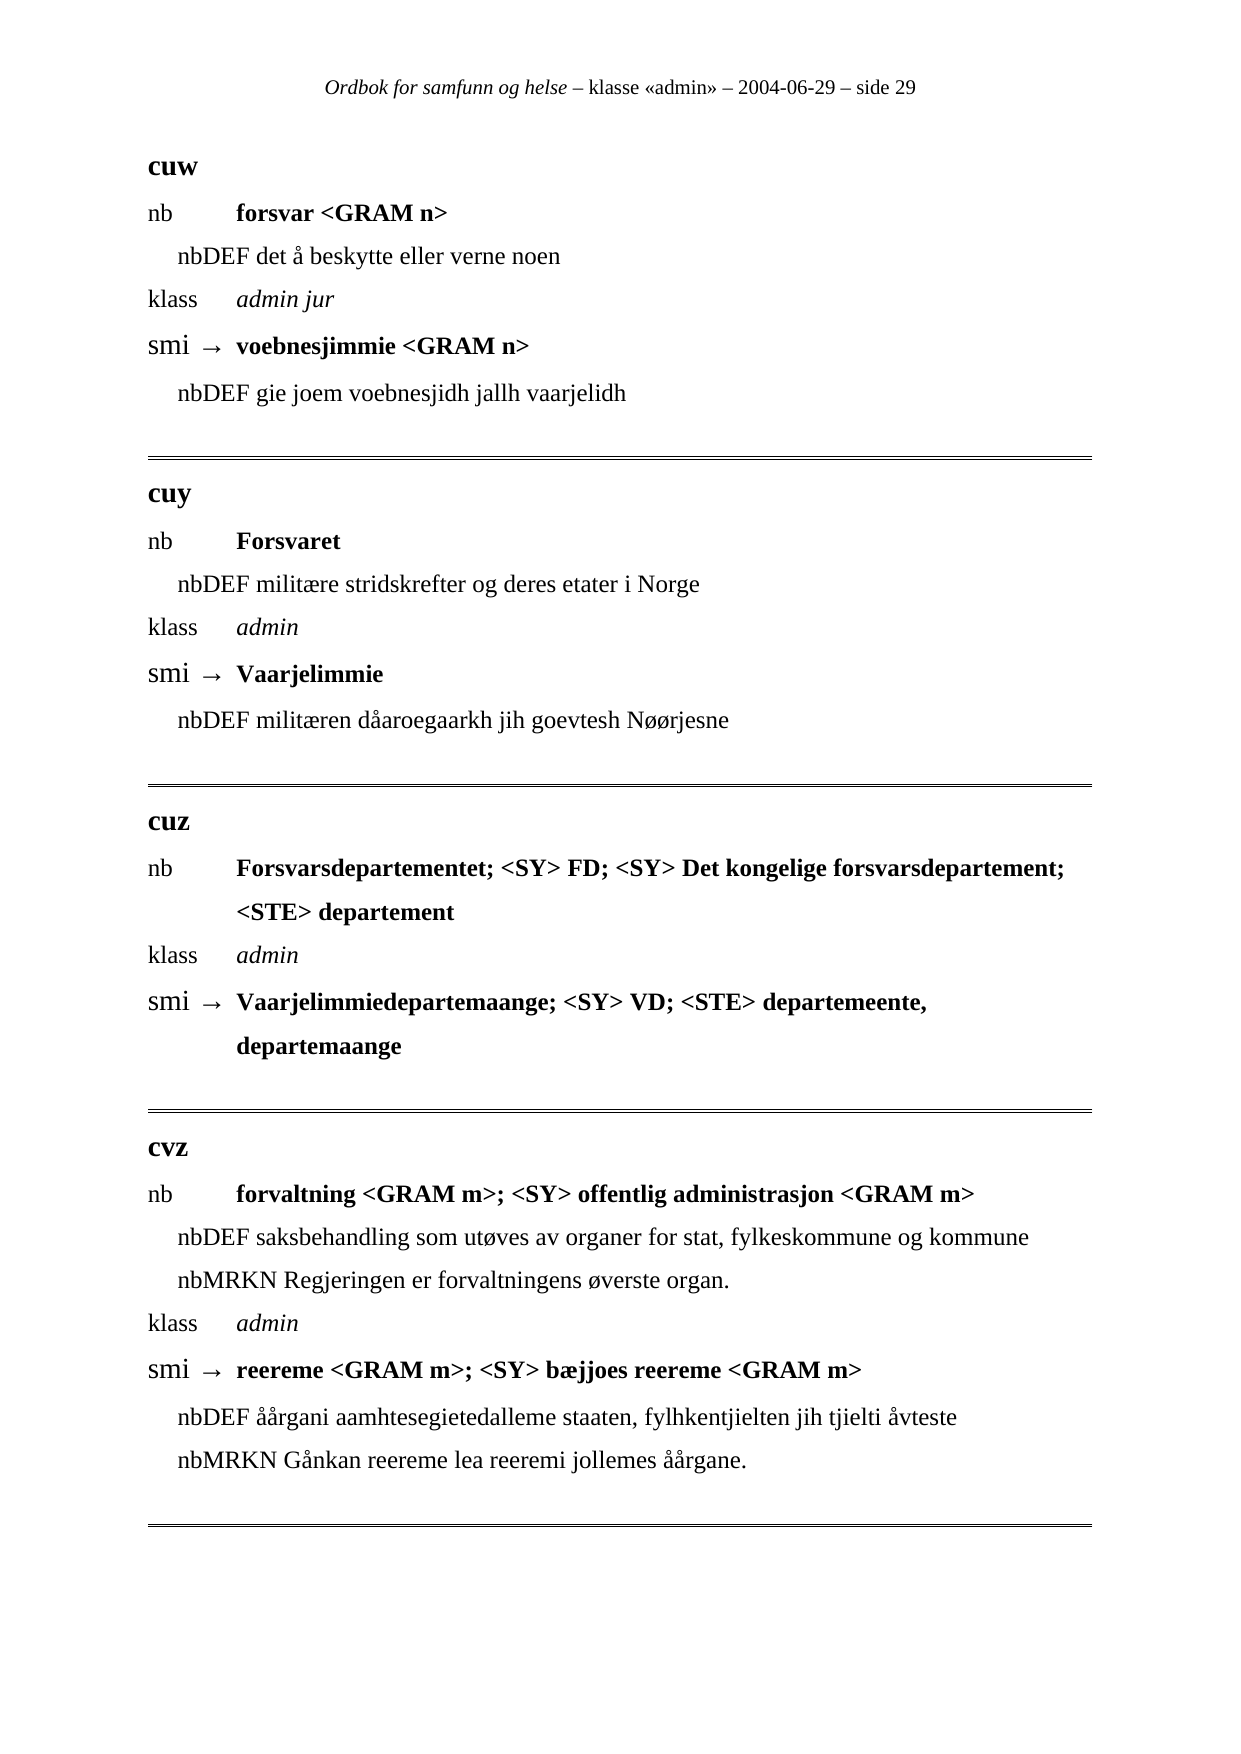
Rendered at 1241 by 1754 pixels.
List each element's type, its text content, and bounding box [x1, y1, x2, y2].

text nbDEF åårgani aamhtesegietedalleme staaten, fylhkentjielten jih tjielti åvteste [177, 1402, 1092, 1431]
text nb forsvar <GRAM n> [148, 198, 1092, 227]
text cuz [148, 803, 1092, 837]
text cuy [148, 475, 1092, 509]
text nbDEF saksbehandling som utøves av organer for stat, fylkeskommune og kommune [177, 1222, 1092, 1251]
text cvz [148, 1129, 1092, 1162]
text nb Forsvaret [148, 526, 1092, 554]
text smi → reereme <GRAM m>; <SY> bæjjoes reereme <GRAM m> [148, 1351, 1092, 1385]
text klass admin [148, 612, 1092, 641]
text nbDEF gie joem voebnesjidh jallh vaarjelidh [177, 378, 1092, 406]
text nb forvaltning <GRAM m>; <SY> offentlig administrasjon <GRAM m> [148, 1179, 1092, 1208]
text nbDEF det å beskytte eller verne noen [177, 241, 1092, 270]
text nbMRKN Gånkan reereme lea reeremi jollemes åårgane. [177, 1445, 1092, 1474]
text cuw [148, 148, 1092, 181]
text smi → voebnesjimmie <GRAM n> [148, 327, 1092, 361]
text nb Forsvarsdepartementet; <SY> FD; <SY> Det kongelige forsvarsdepartement; <STE> departement [148, 853, 1092, 925]
text klass admin jur [148, 284, 1092, 313]
text klass admin [148, 1308, 1092, 1337]
text nbDEF militæren dåaroegaarkh jih goevtesh Nøørjesne [177, 705, 1092, 734]
text smi → Vaarjelimmie [148, 655, 1092, 689]
text smi → Vaarjelimmiedepartemaange; <SY> VD; <STE> departemeente, departemaange [148, 983, 1092, 1059]
text nbDEF militære stridskrefter og deres etater i Norge [177, 569, 1092, 598]
text nbMRKN Regjeringen er forvaltningens øverste organ. [177, 1265, 1092, 1294]
text klass admin [148, 940, 1092, 968]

---+---

▶ [Written request]: Reproduce the lines of the items above with every "klass" swapped for "category" and nothing else changed, omitting the pictures from your answer.

▶ [Written solution]:
Rendered at 1241 by 1754 pixels.
List each element's type, its text content, and bounding box [x1, y1, x2, y2].

text nbDEF åårgani aamhtesegietedalleme staaten, fylhkentjielten jih tjielti åvteste [177, 1402, 1092, 1431]
text nb forsvar <GRAM n> [148, 198, 1092, 227]
text cuz [148, 803, 1092, 837]
text cuy [148, 475, 1092, 509]
text nbDEF saksbehandling som utøves av organer for stat, fylkeskommune og kommune [177, 1222, 1092, 1251]
text cvz [148, 1129, 1092, 1162]
text nb Forsvaret [148, 526, 1092, 554]
text smi → reereme <GRAM m>; <SY> bæjjoes reereme <GRAM m> [148, 1351, 1092, 1385]
text category admin [148, 612, 1092, 641]
text nbDEF gie joem voebnesjidh jallh vaarjelidh [177, 378, 1092, 406]
text nb forvaltning <GRAM m>; <SY> offentlig administrasjon <GRAM m> [148, 1179, 1092, 1208]
text nbDEF det å beskytte eller verne noen [177, 241, 1092, 270]
text nbMRKN Gånkan reereme lea reeremi jollemes åårgane. [177, 1445, 1092, 1474]
text cuw [148, 148, 1092, 181]
text smi → voebnesjimmie <GRAM n> [148, 327, 1092, 361]
text nb Forsvarsdepartementet; <SY> FD; <SY> Det kongelige forsvarsdepartement; <STE> departement [148, 853, 1092, 925]
text category admin jur [148, 284, 1092, 313]
text category admin [148, 1308, 1092, 1337]
text nbDEF militæren dåaroegaarkh jih goevtesh Nøørjesne [177, 705, 1092, 734]
text smi → Vaarjelimmie [148, 655, 1092, 689]
text smi → Vaarjelimmiedepartemaange; <SY> VD; <STE> departemeente, departemaange [148, 983, 1092, 1059]
text nbDEF militære stridskrefter og deres etater i Norge [177, 569, 1092, 598]
text nbMRKN Regjeringen er forvaltningens øverste organ. [177, 1265, 1092, 1294]
text category admin [148, 940, 1092, 968]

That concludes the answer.